◆ **MATERIAL PROVIDED**
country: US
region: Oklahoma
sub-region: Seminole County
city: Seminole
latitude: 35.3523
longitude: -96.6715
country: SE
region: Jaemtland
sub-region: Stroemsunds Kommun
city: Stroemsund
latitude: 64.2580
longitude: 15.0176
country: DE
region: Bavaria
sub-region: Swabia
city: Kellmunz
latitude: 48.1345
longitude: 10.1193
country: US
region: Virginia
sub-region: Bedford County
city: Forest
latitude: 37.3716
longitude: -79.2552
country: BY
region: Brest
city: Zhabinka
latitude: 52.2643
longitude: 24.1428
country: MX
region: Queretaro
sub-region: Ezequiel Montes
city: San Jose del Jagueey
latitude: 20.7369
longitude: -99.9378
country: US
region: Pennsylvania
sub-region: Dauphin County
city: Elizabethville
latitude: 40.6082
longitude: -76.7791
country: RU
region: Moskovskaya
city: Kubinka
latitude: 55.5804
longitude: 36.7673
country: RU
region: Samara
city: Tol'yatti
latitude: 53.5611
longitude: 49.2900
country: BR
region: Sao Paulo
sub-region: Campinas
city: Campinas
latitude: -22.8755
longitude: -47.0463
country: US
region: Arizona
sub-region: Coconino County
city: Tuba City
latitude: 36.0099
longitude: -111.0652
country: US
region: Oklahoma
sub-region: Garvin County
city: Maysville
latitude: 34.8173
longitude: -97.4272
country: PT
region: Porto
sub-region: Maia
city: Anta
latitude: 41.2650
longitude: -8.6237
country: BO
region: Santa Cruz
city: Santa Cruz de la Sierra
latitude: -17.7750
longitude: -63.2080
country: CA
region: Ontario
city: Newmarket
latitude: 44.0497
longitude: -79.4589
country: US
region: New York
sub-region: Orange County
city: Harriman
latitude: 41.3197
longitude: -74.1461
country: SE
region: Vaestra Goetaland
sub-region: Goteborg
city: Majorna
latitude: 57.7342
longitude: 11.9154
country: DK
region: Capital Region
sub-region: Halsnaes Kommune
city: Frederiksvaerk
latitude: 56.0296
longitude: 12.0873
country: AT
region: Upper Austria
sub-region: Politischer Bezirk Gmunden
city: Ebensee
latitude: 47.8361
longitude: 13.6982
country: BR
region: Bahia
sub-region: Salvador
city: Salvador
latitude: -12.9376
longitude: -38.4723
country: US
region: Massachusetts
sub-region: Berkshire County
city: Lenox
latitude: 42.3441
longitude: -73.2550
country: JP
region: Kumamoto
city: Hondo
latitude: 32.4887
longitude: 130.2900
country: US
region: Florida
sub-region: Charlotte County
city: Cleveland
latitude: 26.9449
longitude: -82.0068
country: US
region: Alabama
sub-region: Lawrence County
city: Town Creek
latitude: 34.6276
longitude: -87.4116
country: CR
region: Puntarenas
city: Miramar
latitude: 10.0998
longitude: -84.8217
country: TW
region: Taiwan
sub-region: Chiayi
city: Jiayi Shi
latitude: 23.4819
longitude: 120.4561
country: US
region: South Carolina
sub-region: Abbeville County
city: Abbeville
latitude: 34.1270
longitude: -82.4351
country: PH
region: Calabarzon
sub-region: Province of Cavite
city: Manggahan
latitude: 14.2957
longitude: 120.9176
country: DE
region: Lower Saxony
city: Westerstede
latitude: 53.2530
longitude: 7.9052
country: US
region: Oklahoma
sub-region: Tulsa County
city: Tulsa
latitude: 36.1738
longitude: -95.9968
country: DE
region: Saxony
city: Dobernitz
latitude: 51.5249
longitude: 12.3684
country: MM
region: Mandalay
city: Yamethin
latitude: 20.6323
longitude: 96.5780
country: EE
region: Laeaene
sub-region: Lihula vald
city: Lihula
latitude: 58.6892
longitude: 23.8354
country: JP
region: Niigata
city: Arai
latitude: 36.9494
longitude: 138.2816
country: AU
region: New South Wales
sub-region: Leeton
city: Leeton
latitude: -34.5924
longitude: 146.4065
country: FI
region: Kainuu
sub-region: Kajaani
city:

◆ **WHAT YOU NEED TO DO**
In the part of the entries that opens with the line containing "sub-region: Ezequiel Montes" and closes with the line containing "sub-region: Campinas", rename "latitude" to "lat" and reproduce those lines with nothing else changed.

◆ **FULL RESPONSE**
sub-region: Ezequiel Montes
city: San Jose del Jagueey
lat: 20.7369
longitude: -99.9378
country: US
region: Pennsylvania
sub-region: Dauphin County
city: Elizabethville
lat: 40.6082
longitude: -76.7791
country: RU
region: Moskovskaya
city: Kubinka
lat: 55.5804
longitude: 36.7673
country: RU
region: Samara
city: Tol'yatti
lat: 53.5611
longitude: 49.2900
country: BR
region: Sao Paulo
sub-region: Campinas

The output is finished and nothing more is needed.